Manatee County offers tax certificates to bidders. When property owners fail to pay their taxes, and that is happening a lot right now, the county gets other people to pay the taxes and gives them a tax certificate, which is a lien against the property. Each year, an auction happens where people can bid to get these. The bid amounts are in percent interest, and range from 18% at the high end down to 0%. The person bidding the lowest percent interest gets the tax certificate, after, of course, they pay the county the outstanding taxes.
Today, there was a practice auction. This is all handled online now. The page included the option to download data on the 9,000+ properties in CSV, XLS, or XML formats.
Diane is interested in the process and specifically in the land just to the south of our property. It currently has unpaid taxes, and if the executors of the former owner’s estate don’t pay up by June 1st, it will be included in the tax certificate auction. But she is also interested in what else is available out there.
That brings up an interesting problem. The downloaded data is minimal, giving just a parcel ID, outstanding tax balance, and some auction-related attributes. On the other hand, Diane would like information that is available online from another county office, that of the Property Appraiser.
I worked on a Python script to handle the job of getting additional information on acreage, zoning, the address, and bits like that. I hadn’t done anything with Python regular expressions to date, and started looking at that and getting less enthused by the minute. The issue is getting data out of an HTML page downloaded from the Property Appraiser. I could have it done in Perl right offhand, but wanted to develop my Python skills a bit.
On the other hand, getting the job done is the top priority, so while looking stuff up, I ran across the BeautifulSoup module for Python. The web site sounded promising, and a number of other people seemed to have found it useful. Very useful.
BeautifulSoup is an HTML/XML parser. It aims to not only handle clean XHTML, but also to do reasonable things with the sort of HTML people were writing when the Web was young, in other words, bad HTML.
I downloaded the module distribution, and got it uncompressed. Setup is simply
python setup.py -install
My usage so far is to pluck values out of adjacent cells in a table. I can load a BeautifulSoup object with the HTML in question, then ask it to find the label I’m looking for in text. Then I just ask it to retrieve the next text in the document, and that is the stuff I’m looking for.
Anytime one gets started with a library to do a job, it can take a while to get going with it. BeautifulSoup let me get my job done without a lot of effort on the initial learning curve.
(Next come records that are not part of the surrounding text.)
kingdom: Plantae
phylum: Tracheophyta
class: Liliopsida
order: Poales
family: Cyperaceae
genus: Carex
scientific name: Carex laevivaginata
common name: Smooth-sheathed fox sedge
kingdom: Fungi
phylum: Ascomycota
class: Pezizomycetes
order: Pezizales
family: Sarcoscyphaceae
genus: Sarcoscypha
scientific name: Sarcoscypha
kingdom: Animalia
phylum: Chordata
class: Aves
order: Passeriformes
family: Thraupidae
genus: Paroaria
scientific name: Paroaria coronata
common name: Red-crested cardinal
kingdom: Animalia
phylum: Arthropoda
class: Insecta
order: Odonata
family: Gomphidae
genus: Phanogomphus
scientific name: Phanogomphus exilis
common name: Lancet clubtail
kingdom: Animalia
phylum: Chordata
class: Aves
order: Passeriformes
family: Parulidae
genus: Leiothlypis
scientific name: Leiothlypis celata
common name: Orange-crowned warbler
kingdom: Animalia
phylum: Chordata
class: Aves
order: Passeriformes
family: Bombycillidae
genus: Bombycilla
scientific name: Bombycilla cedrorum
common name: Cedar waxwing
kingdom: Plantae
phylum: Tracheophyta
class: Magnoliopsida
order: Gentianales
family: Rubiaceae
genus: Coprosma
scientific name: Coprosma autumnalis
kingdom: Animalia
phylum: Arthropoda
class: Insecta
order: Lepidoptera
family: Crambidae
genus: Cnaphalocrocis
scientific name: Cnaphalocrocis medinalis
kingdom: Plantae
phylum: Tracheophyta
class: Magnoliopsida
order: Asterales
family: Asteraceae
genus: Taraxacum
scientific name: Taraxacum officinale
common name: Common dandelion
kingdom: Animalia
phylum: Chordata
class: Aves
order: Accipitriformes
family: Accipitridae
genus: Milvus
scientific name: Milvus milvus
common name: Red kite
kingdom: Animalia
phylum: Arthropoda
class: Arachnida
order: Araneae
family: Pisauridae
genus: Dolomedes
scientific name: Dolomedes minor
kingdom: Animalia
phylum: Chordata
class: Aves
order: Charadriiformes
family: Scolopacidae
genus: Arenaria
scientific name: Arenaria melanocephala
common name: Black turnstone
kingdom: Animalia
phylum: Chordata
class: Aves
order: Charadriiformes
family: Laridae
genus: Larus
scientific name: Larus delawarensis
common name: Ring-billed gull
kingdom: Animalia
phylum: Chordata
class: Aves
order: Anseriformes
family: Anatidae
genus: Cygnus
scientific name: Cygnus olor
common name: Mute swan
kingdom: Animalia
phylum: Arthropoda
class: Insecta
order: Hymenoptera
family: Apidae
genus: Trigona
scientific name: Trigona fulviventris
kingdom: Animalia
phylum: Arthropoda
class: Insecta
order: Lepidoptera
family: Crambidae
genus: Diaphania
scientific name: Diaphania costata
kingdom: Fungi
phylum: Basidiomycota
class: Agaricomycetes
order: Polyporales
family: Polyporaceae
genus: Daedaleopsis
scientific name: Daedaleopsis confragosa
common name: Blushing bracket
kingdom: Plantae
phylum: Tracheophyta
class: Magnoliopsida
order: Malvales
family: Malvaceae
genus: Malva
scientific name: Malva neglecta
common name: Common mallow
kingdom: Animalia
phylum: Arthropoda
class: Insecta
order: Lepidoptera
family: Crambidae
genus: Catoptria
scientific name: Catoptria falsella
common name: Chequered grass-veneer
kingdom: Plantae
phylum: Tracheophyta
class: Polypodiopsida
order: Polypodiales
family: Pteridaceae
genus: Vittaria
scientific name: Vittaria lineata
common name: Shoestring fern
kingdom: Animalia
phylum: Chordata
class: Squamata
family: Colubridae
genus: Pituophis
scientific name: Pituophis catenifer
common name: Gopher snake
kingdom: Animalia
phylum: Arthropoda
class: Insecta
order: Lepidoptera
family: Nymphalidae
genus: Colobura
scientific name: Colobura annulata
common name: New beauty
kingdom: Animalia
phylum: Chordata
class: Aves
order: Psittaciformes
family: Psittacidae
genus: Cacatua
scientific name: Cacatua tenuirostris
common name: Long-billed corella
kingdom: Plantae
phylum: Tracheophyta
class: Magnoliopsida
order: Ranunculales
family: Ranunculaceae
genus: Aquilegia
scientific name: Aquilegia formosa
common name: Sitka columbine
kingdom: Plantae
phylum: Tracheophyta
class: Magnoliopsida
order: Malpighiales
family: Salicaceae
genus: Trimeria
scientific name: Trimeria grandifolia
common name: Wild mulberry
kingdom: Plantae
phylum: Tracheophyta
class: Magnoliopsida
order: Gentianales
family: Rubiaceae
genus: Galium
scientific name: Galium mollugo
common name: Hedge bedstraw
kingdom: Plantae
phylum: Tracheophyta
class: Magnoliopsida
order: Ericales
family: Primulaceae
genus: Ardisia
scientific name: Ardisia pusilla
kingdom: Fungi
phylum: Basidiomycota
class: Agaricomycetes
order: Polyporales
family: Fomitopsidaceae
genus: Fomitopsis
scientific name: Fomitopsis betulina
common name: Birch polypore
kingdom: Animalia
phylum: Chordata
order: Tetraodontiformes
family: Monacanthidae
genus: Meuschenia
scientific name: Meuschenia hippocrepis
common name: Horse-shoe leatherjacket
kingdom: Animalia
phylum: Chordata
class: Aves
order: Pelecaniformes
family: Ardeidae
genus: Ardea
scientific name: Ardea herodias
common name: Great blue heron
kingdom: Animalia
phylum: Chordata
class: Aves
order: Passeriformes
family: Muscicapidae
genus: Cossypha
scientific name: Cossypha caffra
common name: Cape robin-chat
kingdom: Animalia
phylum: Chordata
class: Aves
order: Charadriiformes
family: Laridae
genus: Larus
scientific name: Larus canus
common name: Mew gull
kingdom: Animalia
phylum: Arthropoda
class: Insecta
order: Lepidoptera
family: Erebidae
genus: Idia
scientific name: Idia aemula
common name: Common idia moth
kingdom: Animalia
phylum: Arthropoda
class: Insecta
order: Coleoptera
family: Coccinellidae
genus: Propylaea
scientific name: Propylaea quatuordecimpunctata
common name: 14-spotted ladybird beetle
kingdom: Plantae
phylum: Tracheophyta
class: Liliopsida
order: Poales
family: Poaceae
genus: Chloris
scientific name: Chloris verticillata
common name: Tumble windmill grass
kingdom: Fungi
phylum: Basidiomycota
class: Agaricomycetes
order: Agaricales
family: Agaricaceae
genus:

Right now, my script is about halfway through getting the additional data wanted for those 9,000+ properties. We’ll be able to look it over in the morning. The whole script I’m using is less than a hundred lines of code, and that reads in a CSV file, traverses that, gets the associated profile page from the Property Appraiser for each property, parses that with BeautifulSoup, adds the additional fields of info to the original, and writes out a new CSV file with the more complete data set.